I was hoping to get some responses back from my request for more information, but don’t want you to keep waiting too long either.
Usually in cases where a dog is aggressive, it is often just a case of training. However,the first thing that should be done is to rule out a medical cause for the sudden aggression. You can read about these here:
If there is no medical cause for the aggression, then it is strictly behavioral. Dogs are aggressive toward people for a variety of reasons. It might be that they are fearful of people and thus are aggressive before the person can be. In other cases, a dog is aggressive in order to dominate the people. Other causes could be that the dog feels they are the alpha member of the pack and as the alpha member they must protect the pack (you) from threats (people).
In addition, owners sometimes make the situation even worse by tensing up and worrying about what will happen. The dog senses the owner worry and feels that he is justified in his aggressive stance because you are obviously worried about the people. They don't know you are worried about them attacking, they just feel that you are worried and assume it is the people. This doesn’t seem to be the case with your dog though.
For a dog like this, total control is necessary. This means not only physical control but on a mental level, you must be the leader or boss. You will need to obedience train him.. If you can, I would do group classes and let the trainer know of the problem your dog has.. Before you can get into classes, I am including a great site for teaching owners to teach their dogs. Be sure and click on the link to the left on obedience. and links on subsequent pages leading to detailed instructions.
Training works best if you train at least 30 minutes a day (two 15 minute sessions). I would start making your dog work via the Nothing in life is free program (NILF).
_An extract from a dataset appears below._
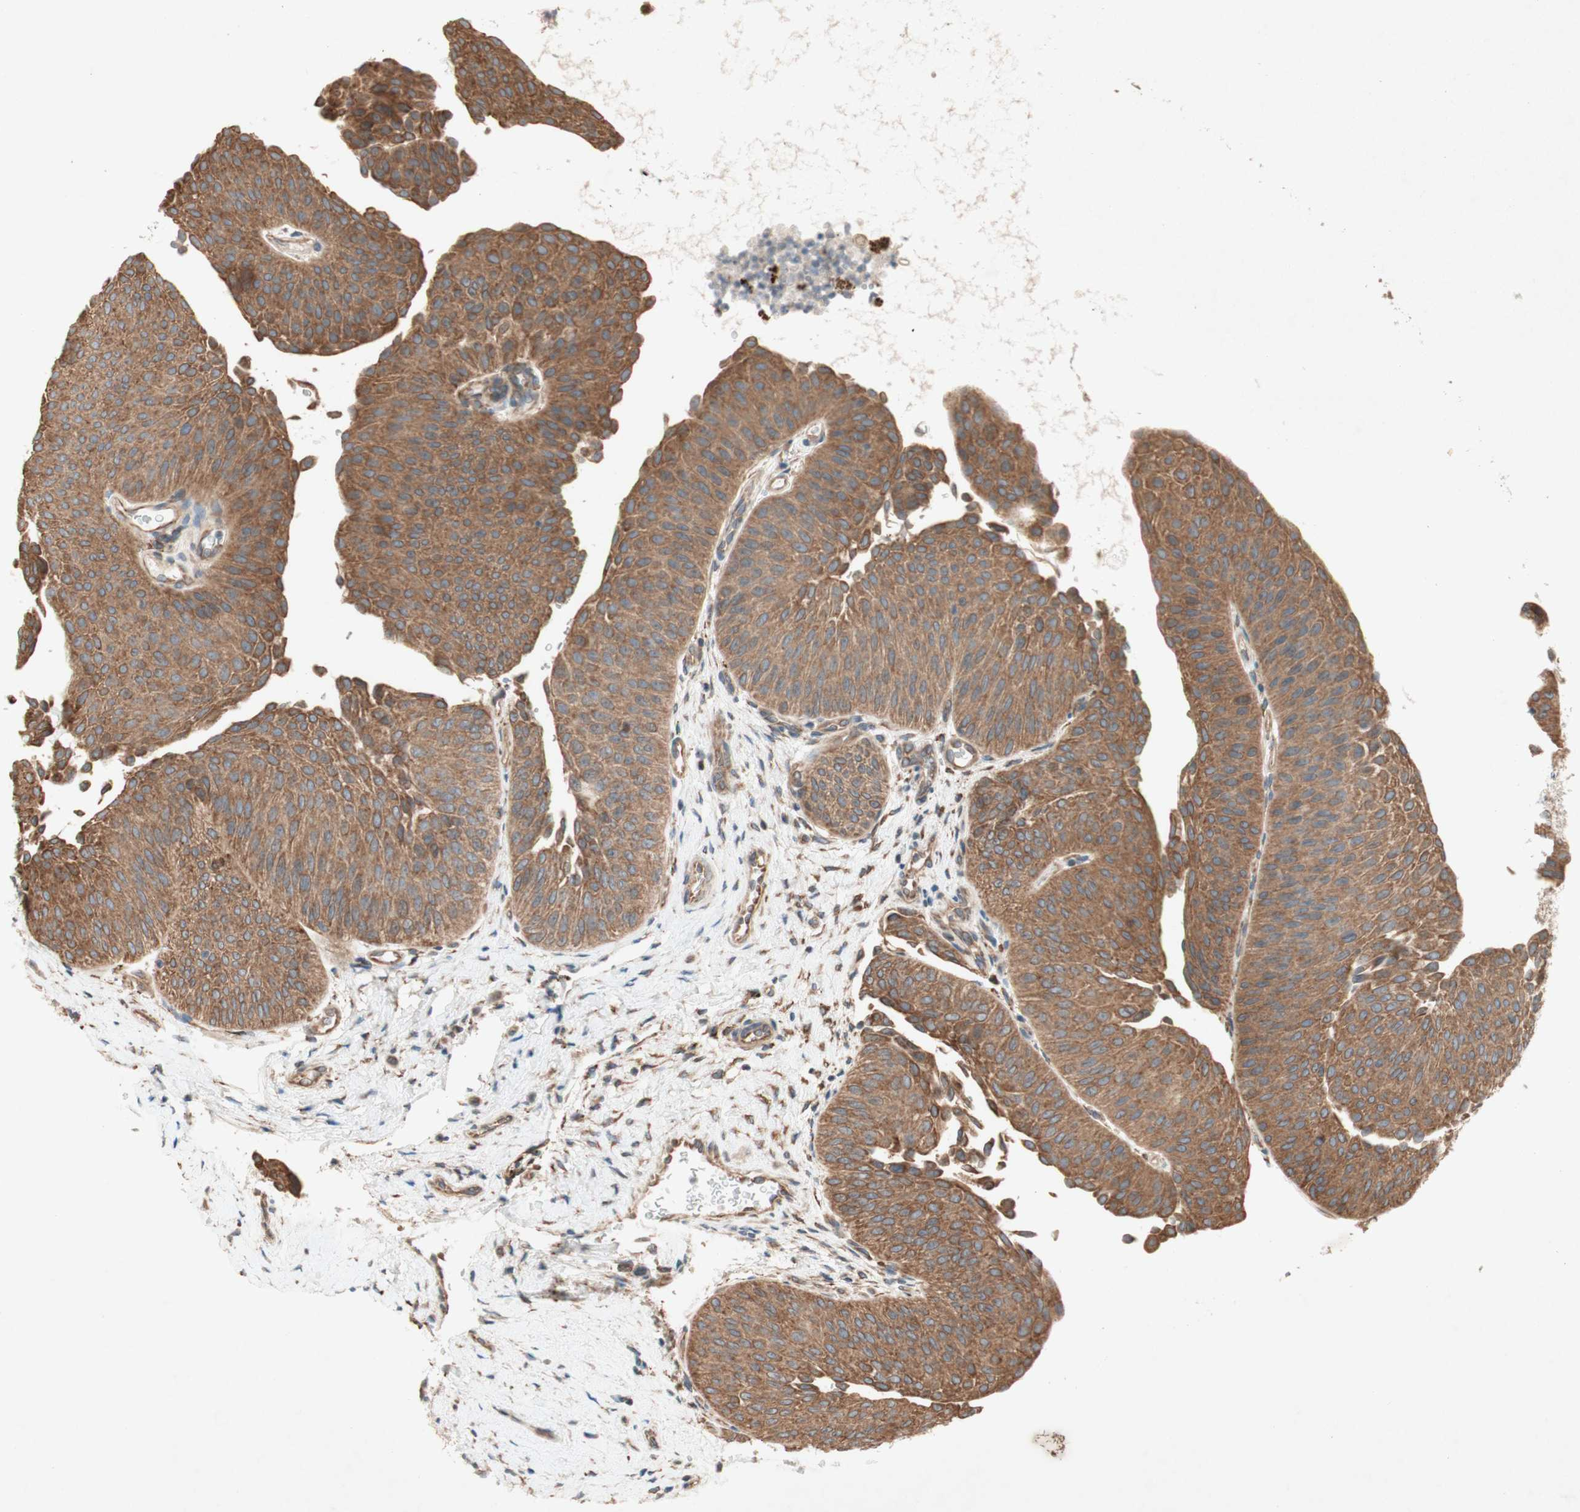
{"staining": {"intensity": "moderate", "quantity": ">75%", "location": "cytoplasmic/membranous"}, "tissue": "urothelial cancer", "cell_type": "Tumor cells", "image_type": "cancer", "snomed": [{"axis": "morphology", "description": "Urothelial carcinoma, Low grade"}, {"axis": "topography", "description": "Urinary bladder"}], "caption": "Immunohistochemical staining of human low-grade urothelial carcinoma exhibits moderate cytoplasmic/membranous protein staining in about >75% of tumor cells.", "gene": "SOCS2", "patient": {"sex": "female", "age": 60}}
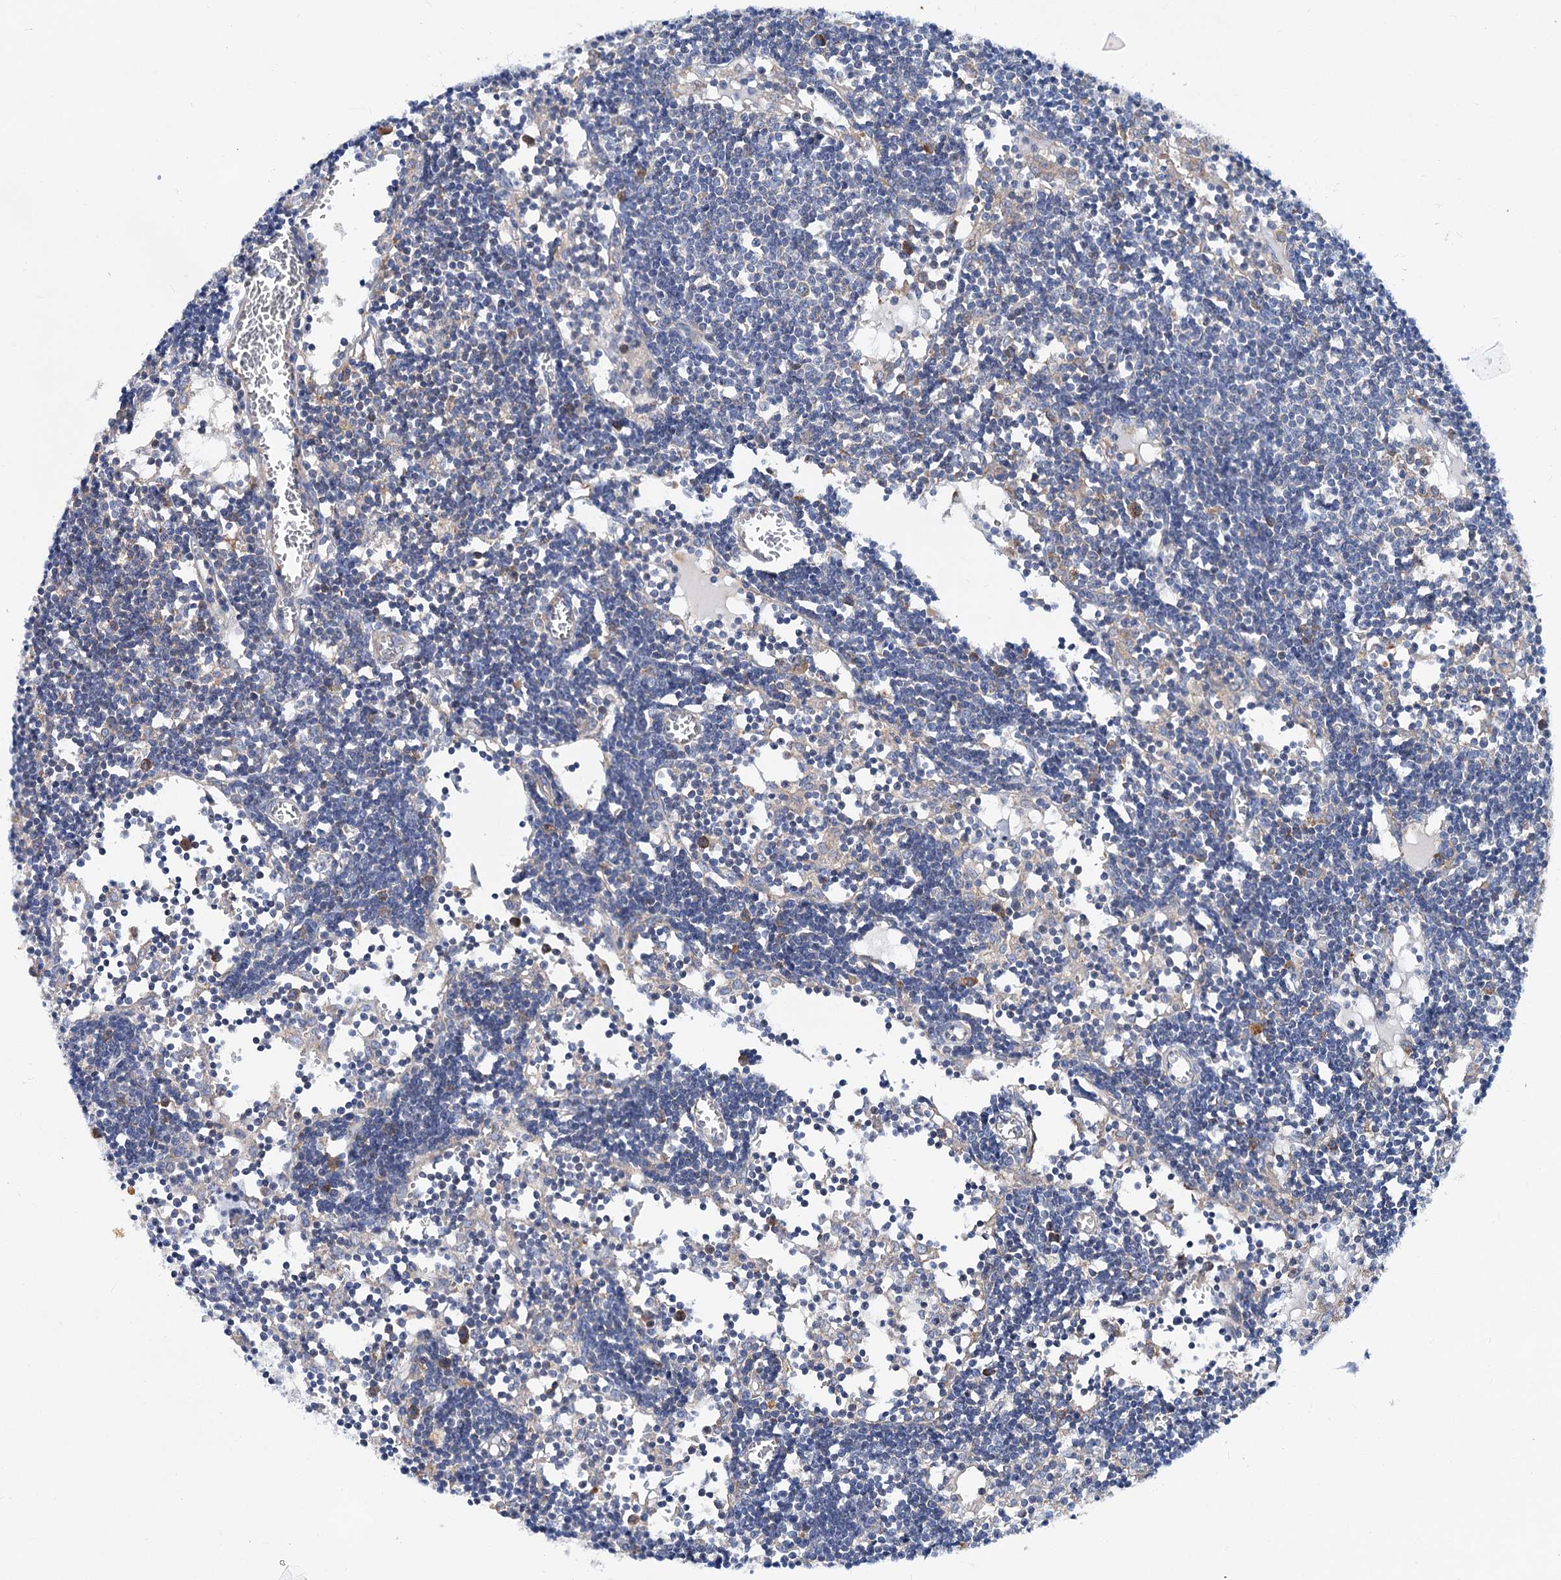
{"staining": {"intensity": "negative", "quantity": "none", "location": "none"}, "tissue": "lymph node", "cell_type": "Germinal center cells", "image_type": "normal", "snomed": [{"axis": "morphology", "description": "Normal tissue, NOS"}, {"axis": "topography", "description": "Lymph node"}], "caption": "Immunohistochemistry image of benign lymph node: human lymph node stained with DAB displays no significant protein staining in germinal center cells.", "gene": "TRIM55", "patient": {"sex": "female", "age": 11}}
It is outlined below.
This obedience work establishes you as the boss and as the boss it is your job to protect the dog and not the dogs job to protect you. Now the dog will still protect you if something should happen because you will be protecting yourself and as part of the pack, he will follow your lead and protect as well. But if you are calm around someone, he will see that you are ok and there is no need to help. This is why being the leader works well.
You will also want to keep a leash on him at all times initially to grab if he should disobey. I think you will be pleasantly surprised at how well your dog does with training. Dogs like knowing what is expected of them and they love the little paper thin slices of hotdogs that I use for treats while training.
It will be helpful if you can find someone to help you once you have your dog listening to commands consistently. What you will do is have your dog on the leash. You will have your helper off in the distance. Your helper will gradually move closer to you preferably walking past your position in the distance. As long as your dog ignores them, you can give your dog praise and a treat. The second you see her fixate on the person or show any other sign of aggression (hair standing up, etc.) give your dog a correction by giving a short tug and a firm low toned "NO". It shouldn't take your dog long to realize you will not tolerate the aggression and that if se ignores the person, he gets treats. Once this happens you can repeat the training moving the person closer until he is no longer trying to lunge at people. You will need to practice this when you and your dog are walking as well.
You can do a similar exercise while having people enter your yard. It should be ok for the dog to bark so you know someone is there, but once you give the quiet command, they should stop and then you can have him sit and stay. As crazy as this sounds you may wish to teach the pup the speak command and then the quiet command. It seems easier to teach the quiet command after the dog has learned the speak command. The following site explains teaching speak and quiet commands.
In addition, if the situation is not improving using the techniques on the previous website, you may have to consult a professional behaviorist. You can usually find a behaviorist by asking your Vet for a recommendation or you may be able to find one using the following site.
Unfortunately, at this point, I would seriously consider having a behaviorist anyway available to evaluate the dog and determine the aggression level. In the meantime, institute the techniques I have recommended.